Description of the task
When you reach the line containing "X214040000Y-47500000D03*" in the entries below, start writing out each line exactly, and stop after the line containing "X185250000Y-21750000D03*".

Data for this exercise
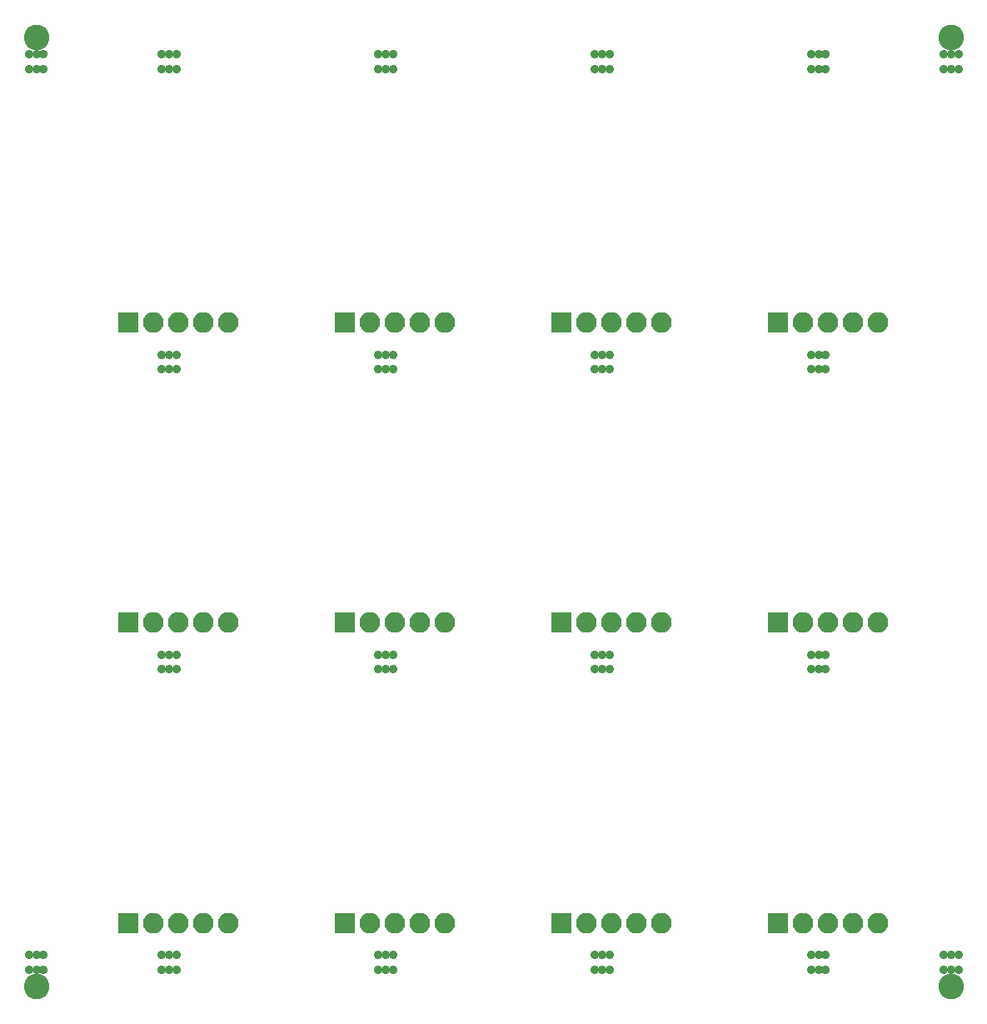
<source format=gbs>
%TF.GenerationSoftware,KiCad,Pcbnew,4.0.7*%
%TF.CreationDate,2018-10-20T21:32:18+02:00*%
%TF.ProjectId,RFID_board_PANNEL,524649445F626F6172645F50414E4E45,rev?*%
%TF.FileFunction,Soldermask,Bot*%
%FSLAX46Y46*%
G04 Gerber Fmt 4.6, Leading zero omitted, Abs format (unit mm)*
G04 Created by KiCad (PCBNEW 4.0.7) date 2018 October 20, Saturday 21:32:18*
%MOMM*%
%LPD*%
G01*
G04 APERTURE LIST*
%ADD10C,0.100000*%
%ADD11C,0.900000*%
%ADD12C,2.600000*%
%ADD13R,2.100000X2.100000*%
%ADD14O,2.100000X2.100000*%
G04 APERTURE END LIST*
D10*
D11*
X150500000Y-21750000D03*
X150500000Y-20250000D03*
X151250000Y-21750000D03*
X149750000Y-21750000D03*
X149750000Y-20250000D03*
X151250000Y-20250000D03*
D12*
X150500000Y-115000000D03*
D11*
X243500000Y-111750000D03*
X243500000Y-113250000D03*
X242750000Y-111750000D03*
X244250000Y-111750000D03*
X244250000Y-113250000D03*
X242750000Y-113250000D03*
X243500000Y-21750000D03*
X243500000Y-20250000D03*
X242750000Y-21750000D03*
X244250000Y-21750000D03*
X244250000Y-20250000D03*
X242750000Y-20250000D03*
X150500000Y-111750000D03*
X150500000Y-113250000D03*
X151250000Y-111750000D03*
X149750000Y-111750000D03*
X149750000Y-113250000D03*
X151250000Y-113250000D03*
D12*
X243500000Y-18500000D03*
X243500000Y-115000000D03*
D13*
X225880000Y-78000000D03*
D14*
X228420000Y-78000000D03*
X230960000Y-78000000D03*
X233500000Y-78000000D03*
X236040000Y-78000000D03*
D11*
X230000000Y-81250000D03*
X230000000Y-82750000D03*
X230750000Y-81250000D03*
X229250000Y-81250000D03*
X229250000Y-82750000D03*
X230750000Y-82750000D03*
X230000000Y-111750000D03*
X230000000Y-113250000D03*
X230750000Y-111750000D03*
X229250000Y-111750000D03*
X229250000Y-113250000D03*
X230750000Y-113250000D03*
D13*
X225880000Y-108500000D03*
D14*
X228420000Y-108500000D03*
X230960000Y-108500000D03*
X233500000Y-108500000D03*
X236040000Y-108500000D03*
D11*
X230000000Y-50750000D03*
X230000000Y-52250000D03*
X230750000Y-50750000D03*
X229250000Y-50750000D03*
X229250000Y-52250000D03*
X230750000Y-52250000D03*
D13*
X225880000Y-47500000D03*
D14*
X228420000Y-47500000D03*
X230960000Y-47500000D03*
X233500000Y-47500000D03*
X236040000Y-47500000D03*
D11*
X230000000Y-20250000D03*
X230000000Y-21750000D03*
X230750000Y-20250000D03*
X229250000Y-20250000D03*
X229250000Y-21750000D03*
X230750000Y-21750000D03*
D13*
X203880000Y-78000000D03*
D14*
X206420000Y-78000000D03*
X208960000Y-78000000D03*
X211500000Y-78000000D03*
X214040000Y-78000000D03*
D11*
X208000000Y-81250000D03*
X208000000Y-82750000D03*
X208750000Y-81250000D03*
X207250000Y-81250000D03*
X207250000Y-82750000D03*
X208750000Y-82750000D03*
X208000000Y-111750000D03*
X208000000Y-113250000D03*
X208750000Y-111750000D03*
X207250000Y-111750000D03*
X207250000Y-113250000D03*
X208750000Y-113250000D03*
D13*
X203880000Y-108500000D03*
D14*
X206420000Y-108500000D03*
X208960000Y-108500000D03*
X211500000Y-108500000D03*
X214040000Y-108500000D03*
D11*
X208000000Y-50750000D03*
X208000000Y-52250000D03*
X208750000Y-50750000D03*
X207250000Y-50750000D03*
X207250000Y-52250000D03*
X208750000Y-52250000D03*
D13*
X203880000Y-47500000D03*
D14*
X206420000Y-47500000D03*
X208960000Y-47500000D03*
X211500000Y-47500000D03*
X214040000Y-47500000D03*
D11*
X208000000Y-20250000D03*
X208000000Y-21750000D03*
X208750000Y-20250000D03*
X207250000Y-20250000D03*
X207250000Y-21750000D03*
X208750000Y-21750000D03*
X186000000Y-111750000D03*
X186000000Y-113250000D03*
X186750000Y-111750000D03*
X185250000Y-111750000D03*
X185250000Y-113250000D03*
X186750000Y-113250000D03*
X164000000Y-111750000D03*
X164000000Y-113250000D03*
X164750000Y-111750000D03*
X163250000Y-111750000D03*
X163250000Y-113250000D03*
X164750000Y-113250000D03*
X186000000Y-50750000D03*
X186000000Y-52250000D03*
X186750000Y-50750000D03*
X185250000Y-50750000D03*
X185250000Y-52250000D03*
X186750000Y-52250000D03*
D13*
X181880000Y-47500000D03*
D14*
X184420000Y-47500000D03*
X186960000Y-47500000D03*
X189500000Y-47500000D03*
X192040000Y-47500000D03*
D13*
X181880000Y-78000000D03*
D14*
X184420000Y-78000000D03*
X186960000Y-78000000D03*
X189500000Y-78000000D03*
X192040000Y-78000000D03*
D11*
X186000000Y-20250000D03*
X186000000Y-21750000D03*
X186750000Y-20250000D03*
X185250000Y-20250000D03*
X185250000Y-21750000D03*
X186750000Y-21750000D03*
X186000000Y-81250000D03*
X186000000Y-82750000D03*
X186750000Y-81250000D03*
X185250000Y-81250000D03*
X185250000Y-82750000D03*
X186750000Y-82750000D03*
D13*
X181880000Y-108500000D03*
D14*
X184420000Y-108500000D03*
X186960000Y-108500000D03*
X189500000Y-108500000D03*
X192040000Y-108500000D03*
D11*
X164000000Y-20250000D03*
X164000000Y-21750000D03*
X164750000Y-20250000D03*
X163250000Y-20250000D03*
X163250000Y-21750000D03*
X164750000Y-21750000D03*
D13*
X159880000Y-47500000D03*
D14*
X162420000Y-47500000D03*
X164960000Y-47500000D03*
X167500000Y-47500000D03*
X170040000Y-47500000D03*
D13*
X159880000Y-108500000D03*
D14*
X162420000Y-108500000D03*
X164960000Y-108500000D03*
X167500000Y-108500000D03*
X170040000Y-108500000D03*
D11*
X164000000Y-81250000D03*
X164000000Y-82750000D03*
X164750000Y-81250000D03*
X163250000Y-81250000D03*
X163250000Y-82750000D03*
X164750000Y-82750000D03*
D13*
X159880000Y-78000000D03*
D14*
X162420000Y-78000000D03*
X164960000Y-78000000D03*
X167500000Y-78000000D03*
X170040000Y-78000000D03*
D11*
X164000000Y-50750000D03*
X164000000Y-52250000D03*
X164750000Y-50750000D03*
X163250000Y-50750000D03*
X163250000Y-52250000D03*
X164750000Y-52250000D03*
D12*
X150500000Y-18500000D03*
M02*

</source>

Result of this exercise
X214040000Y-47500000D03*
D11*
X208000000Y-20250000D03*
X208000000Y-21750000D03*
X208750000Y-20250000D03*
X207250000Y-20250000D03*
X207250000Y-21750000D03*
X208750000Y-21750000D03*
X186000000Y-111750000D03*
X186000000Y-113250000D03*
X186750000Y-111750000D03*
X185250000Y-111750000D03*
X185250000Y-113250000D03*
X186750000Y-113250000D03*
X164000000Y-111750000D03*
X164000000Y-113250000D03*
X164750000Y-111750000D03*
X163250000Y-111750000D03*
X163250000Y-113250000D03*
X164750000Y-113250000D03*
X186000000Y-50750000D03*
X186000000Y-52250000D03*
X186750000Y-50750000D03*
X185250000Y-50750000D03*
X185250000Y-52250000D03*
X186750000Y-52250000D03*
D13*
X181880000Y-47500000D03*
D14*
X184420000Y-47500000D03*
X186960000Y-47500000D03*
X189500000Y-47500000D03*
X192040000Y-47500000D03*
D13*
X181880000Y-78000000D03*
D14*
X184420000Y-78000000D03*
X186960000Y-78000000D03*
X189500000Y-78000000D03*
X192040000Y-78000000D03*
D11*
X186000000Y-20250000D03*
X186000000Y-21750000D03*
X186750000Y-20250000D03*
X185250000Y-20250000D03*
X185250000Y-21750000D03*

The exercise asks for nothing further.